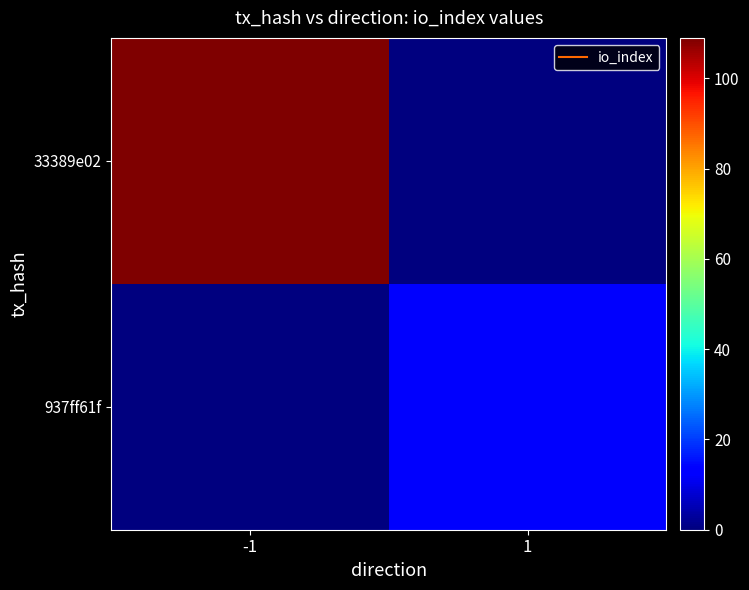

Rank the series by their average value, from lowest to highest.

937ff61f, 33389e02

· · · · ·

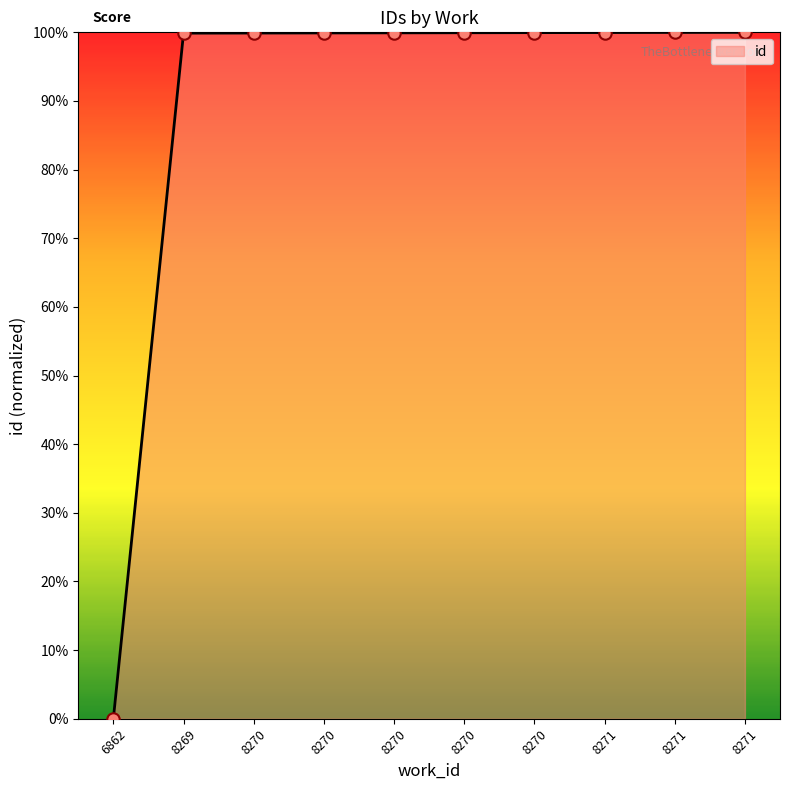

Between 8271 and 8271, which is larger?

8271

· · · · ·

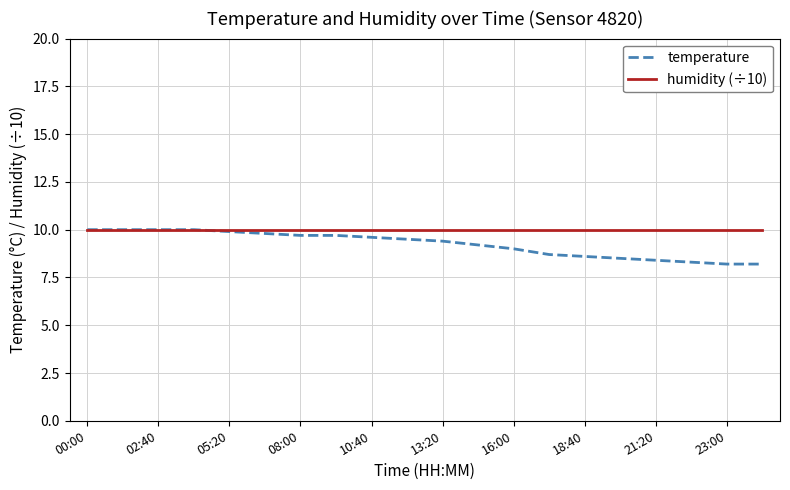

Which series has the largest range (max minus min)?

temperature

· · · · ·

— Description of the task —
Write out the data from the line with "Which series has" up to and including the line with "temperature", keeping every line as it is.

— Exercise output —
Which series has the largest range (max minus min)?

temperature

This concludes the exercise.